As soon as he reached the beginning of what had resulted in him as he was now, Ivan Ilyitch, all that had seemed joys to him then now melted away before his eyes and were transformed into something trivial, and often disgusting.
And the further he went from childhood, the nearer to the actual present, the more worthless and uncertain were the joys. It began with life at the school of jurisprudence. Then there had still been something genuinely good; then there had been gaiety; then there had been friendship; then there had been hopes. But in the higher classes these good moments were already becoming rarer. Later on, during the first period of his official life, at the governor’s, good moments appeared; but it was all mixed, and less and less of it was good. And further on even less was good, and the further he went the less good there was.

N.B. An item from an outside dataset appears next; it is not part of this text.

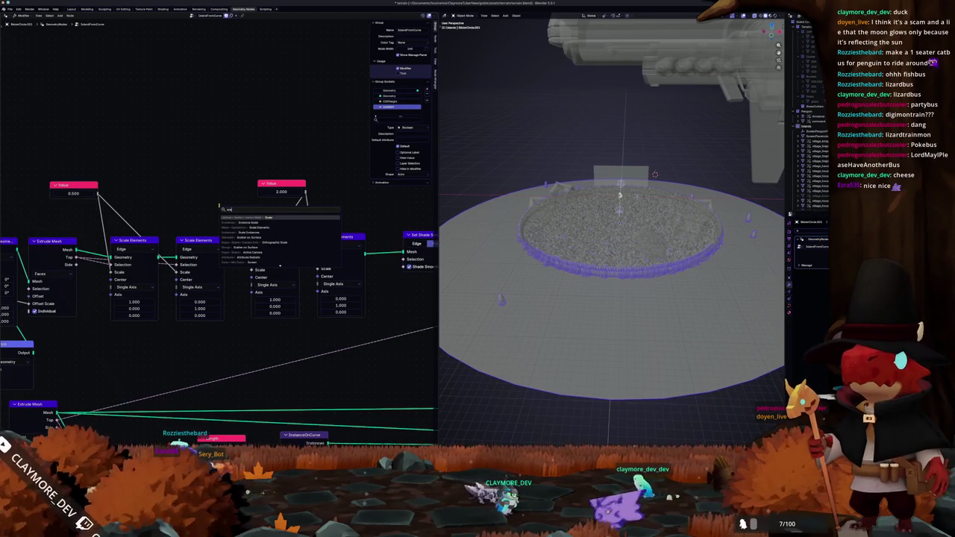
{"action": "key", "text": "Return"}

His marriage … as gratuitous as the disillusion of it and the smell of his wife’s breath and the sensuality, the hypocrisy! And that deadly official life, and anxiety about money, and so for one year, and two, and ten, and twenty, and always the same thing. And the further he went, the more deadly it became. “As though I had been going steadily downhill, imagining that I was going uphill. So it was in fact. In public opinion I was going uphill, and steadily as I got up it life was ebbing away from me. … And now the work’s done, there’s only to die.”
“But what is this? What for? It cannot be! It cannot be that life has been so senseless, so loathsome? And if it really was so loathsome and senseless, then why die, and die in agony? There’s something wrong.”
“Can it be I have not lived as one ought?” suddenly came into his head. “But how not so, when I’ve done everything as it should be done?” he said, and at once dismissed this only solution of all the enigma of life and death as something utterly out of the question.
“What do you want now? To live? Live how? Live as you live at the courts when the usher booms out: ‘The judge is coming!’ … The judge is coming, the judge is coming,” he repeated to himself. “Here he is, the judge! But I’m not to blame!” he shrieked in fury. “What’s it for?” And he left off crying, and turning with his face to the wall, fell to pondering always on the same question, “What for, why all this horror?”
But however much he pondered, he could not find an answer. And whenever the idea struck him, as it often did, that it all came of his never having lived as he ought, he thought of all the correctness of his life and dismissed this strange idea.